Stop fixing that bug right now! You could be putting your project at risk without even knowing it.
When I first started developing software over 15 years ago, I thought that bugs were evil, and should never appear in any software. It was a matter of personal honor, integrity, and pride to eliminate any bugs.
Only one problem with that approach. There is an opportunity cost to every bug you fix. And there is a risk factor as well.
Once upon a time when I fixed a small cosmetic problem with a data input screen, all seemed well, I could check it off my list, and make sure there were no bugs associated with my name.
That fix made it into production, and it wasn't long before customers discovered that they couldn't save any data when a certain field had a certain value.
Guess who introduced that problem while fixing a minor cosmetic issue?
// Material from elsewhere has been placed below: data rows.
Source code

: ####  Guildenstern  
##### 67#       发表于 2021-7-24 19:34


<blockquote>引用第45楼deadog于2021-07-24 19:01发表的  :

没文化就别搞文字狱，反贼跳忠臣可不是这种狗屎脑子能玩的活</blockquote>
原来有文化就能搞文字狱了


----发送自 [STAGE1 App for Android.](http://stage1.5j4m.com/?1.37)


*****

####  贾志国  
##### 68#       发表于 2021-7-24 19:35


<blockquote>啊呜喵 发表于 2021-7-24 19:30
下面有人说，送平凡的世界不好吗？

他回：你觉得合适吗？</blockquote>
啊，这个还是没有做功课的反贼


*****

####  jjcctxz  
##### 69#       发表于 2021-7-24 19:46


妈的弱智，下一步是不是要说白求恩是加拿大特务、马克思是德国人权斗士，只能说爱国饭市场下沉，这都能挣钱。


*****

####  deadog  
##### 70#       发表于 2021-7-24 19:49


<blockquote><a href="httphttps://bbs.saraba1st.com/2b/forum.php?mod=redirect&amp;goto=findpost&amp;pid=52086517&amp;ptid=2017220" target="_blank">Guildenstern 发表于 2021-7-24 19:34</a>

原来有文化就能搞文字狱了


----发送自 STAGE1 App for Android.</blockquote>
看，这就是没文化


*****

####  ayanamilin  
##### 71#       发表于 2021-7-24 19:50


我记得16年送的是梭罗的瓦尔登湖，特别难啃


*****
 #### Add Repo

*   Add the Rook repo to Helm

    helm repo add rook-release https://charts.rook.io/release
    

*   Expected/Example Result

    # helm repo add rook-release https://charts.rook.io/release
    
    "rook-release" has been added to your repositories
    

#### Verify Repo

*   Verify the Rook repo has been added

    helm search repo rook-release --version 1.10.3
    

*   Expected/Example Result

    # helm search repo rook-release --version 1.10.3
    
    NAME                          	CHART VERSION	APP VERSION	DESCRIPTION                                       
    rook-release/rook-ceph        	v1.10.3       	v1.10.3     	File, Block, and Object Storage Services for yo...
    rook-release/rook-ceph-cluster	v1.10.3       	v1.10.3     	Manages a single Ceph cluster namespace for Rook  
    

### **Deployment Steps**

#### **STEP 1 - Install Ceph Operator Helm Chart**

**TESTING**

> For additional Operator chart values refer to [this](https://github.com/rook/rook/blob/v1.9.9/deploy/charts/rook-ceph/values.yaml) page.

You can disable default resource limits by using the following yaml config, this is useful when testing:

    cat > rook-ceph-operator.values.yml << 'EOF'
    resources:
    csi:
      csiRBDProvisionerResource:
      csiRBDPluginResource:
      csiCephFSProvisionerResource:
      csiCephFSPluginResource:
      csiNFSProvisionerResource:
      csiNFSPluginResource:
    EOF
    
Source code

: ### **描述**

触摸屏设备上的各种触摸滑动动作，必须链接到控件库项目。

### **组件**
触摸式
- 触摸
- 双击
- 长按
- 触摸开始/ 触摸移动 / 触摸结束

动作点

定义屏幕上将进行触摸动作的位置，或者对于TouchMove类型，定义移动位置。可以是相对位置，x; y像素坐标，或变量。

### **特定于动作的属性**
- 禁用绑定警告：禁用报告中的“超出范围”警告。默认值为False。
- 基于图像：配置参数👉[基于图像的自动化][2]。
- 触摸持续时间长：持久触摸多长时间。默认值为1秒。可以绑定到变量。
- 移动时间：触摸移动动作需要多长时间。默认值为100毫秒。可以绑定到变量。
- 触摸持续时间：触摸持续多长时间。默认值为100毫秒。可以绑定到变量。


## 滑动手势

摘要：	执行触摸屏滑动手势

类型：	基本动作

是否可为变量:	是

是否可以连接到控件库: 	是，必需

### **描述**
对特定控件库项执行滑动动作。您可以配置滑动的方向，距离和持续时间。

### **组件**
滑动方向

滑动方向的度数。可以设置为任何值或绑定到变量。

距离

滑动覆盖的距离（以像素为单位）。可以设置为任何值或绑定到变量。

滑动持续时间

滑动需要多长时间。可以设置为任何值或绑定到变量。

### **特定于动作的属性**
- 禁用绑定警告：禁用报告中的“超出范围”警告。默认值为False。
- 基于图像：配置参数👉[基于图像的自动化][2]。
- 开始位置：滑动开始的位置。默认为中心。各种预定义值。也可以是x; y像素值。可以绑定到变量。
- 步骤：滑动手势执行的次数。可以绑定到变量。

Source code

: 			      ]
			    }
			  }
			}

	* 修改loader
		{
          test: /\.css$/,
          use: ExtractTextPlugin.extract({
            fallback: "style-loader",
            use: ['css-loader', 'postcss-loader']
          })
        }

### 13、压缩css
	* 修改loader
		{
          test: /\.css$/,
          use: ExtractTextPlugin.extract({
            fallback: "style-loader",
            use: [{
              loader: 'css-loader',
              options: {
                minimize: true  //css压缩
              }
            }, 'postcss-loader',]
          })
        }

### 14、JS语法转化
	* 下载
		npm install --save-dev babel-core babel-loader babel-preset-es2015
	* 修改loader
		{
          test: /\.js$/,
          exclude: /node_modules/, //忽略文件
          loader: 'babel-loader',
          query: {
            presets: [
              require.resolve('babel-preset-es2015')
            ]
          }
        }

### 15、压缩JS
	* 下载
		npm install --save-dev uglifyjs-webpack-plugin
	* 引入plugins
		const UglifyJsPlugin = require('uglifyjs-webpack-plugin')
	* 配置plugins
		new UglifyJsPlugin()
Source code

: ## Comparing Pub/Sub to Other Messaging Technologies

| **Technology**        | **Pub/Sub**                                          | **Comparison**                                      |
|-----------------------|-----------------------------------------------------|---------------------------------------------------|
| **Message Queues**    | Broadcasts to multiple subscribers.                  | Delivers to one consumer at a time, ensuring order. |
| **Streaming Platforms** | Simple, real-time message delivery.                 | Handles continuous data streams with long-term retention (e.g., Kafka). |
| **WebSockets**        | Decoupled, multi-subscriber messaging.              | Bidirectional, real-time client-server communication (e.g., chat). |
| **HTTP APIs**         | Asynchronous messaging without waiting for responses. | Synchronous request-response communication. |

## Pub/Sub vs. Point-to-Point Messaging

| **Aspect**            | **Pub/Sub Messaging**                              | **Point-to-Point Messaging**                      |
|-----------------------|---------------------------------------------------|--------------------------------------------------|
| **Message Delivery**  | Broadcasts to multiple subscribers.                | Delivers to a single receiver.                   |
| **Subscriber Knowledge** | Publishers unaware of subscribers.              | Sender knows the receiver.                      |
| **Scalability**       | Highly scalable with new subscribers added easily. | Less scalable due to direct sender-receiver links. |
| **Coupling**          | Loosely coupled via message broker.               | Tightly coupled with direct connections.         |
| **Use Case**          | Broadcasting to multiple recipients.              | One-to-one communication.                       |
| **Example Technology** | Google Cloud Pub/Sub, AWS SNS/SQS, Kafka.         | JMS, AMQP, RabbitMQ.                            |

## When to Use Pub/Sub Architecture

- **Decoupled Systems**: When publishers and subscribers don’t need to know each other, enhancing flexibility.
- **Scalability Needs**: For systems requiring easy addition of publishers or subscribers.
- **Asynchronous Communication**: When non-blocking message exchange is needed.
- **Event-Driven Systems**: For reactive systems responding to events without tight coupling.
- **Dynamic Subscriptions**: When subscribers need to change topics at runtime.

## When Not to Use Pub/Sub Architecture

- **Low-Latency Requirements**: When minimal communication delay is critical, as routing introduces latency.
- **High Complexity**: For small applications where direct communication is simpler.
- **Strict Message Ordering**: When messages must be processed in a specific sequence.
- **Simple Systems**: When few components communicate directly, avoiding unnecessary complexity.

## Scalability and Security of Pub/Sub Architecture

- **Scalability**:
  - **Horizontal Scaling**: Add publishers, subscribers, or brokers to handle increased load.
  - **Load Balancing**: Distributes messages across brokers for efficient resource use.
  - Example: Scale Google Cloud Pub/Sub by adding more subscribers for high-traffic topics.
This problem wasn't dicovered in testing because it only occured with the right combination of fields selected. But it still broke the software.
To make things worse, no one actually told me to fix that bug, I just assumed that I should, because it was there.
Years later, when I became a development manager, I had a different mindset. I still didn't want to see bugs in a shipping product, but once the product went out, I carefully evaluated any bug reports from the field.
I treated every bug like an enhancement request - something to be evaluated for it's value, impact and risk.
A bug fix has value when it addresses an issue that is causing a non-trivial problem for a customer. It has impact when it a large number of customers share that problem, or when one of your major customers is complaining. The risk factor, then, is how likely you are to inadvertently introduce more problems by fixing the bug.
Now, we always strive to create clean, efficient, well-tested code, but some areas are scarier than others. If a fix to a carefully tuned algorithm, or a complex AJAX presentation can't be exhaustively tested, it represents an unknown risk factor.
Can you live with the bug that you've got now, or are you willing to live with the possibility of a more significant one being introduced?
So you can finish fixing that bug you're working on, but do it with your eyes wide open. Know your risks, your value proposition, and the kind of impact you're expecting.
Blind bug-fixing is like polishing an explosive device. It will look really shiny until it blows up in your face.
How do you prioritize your bug fixes?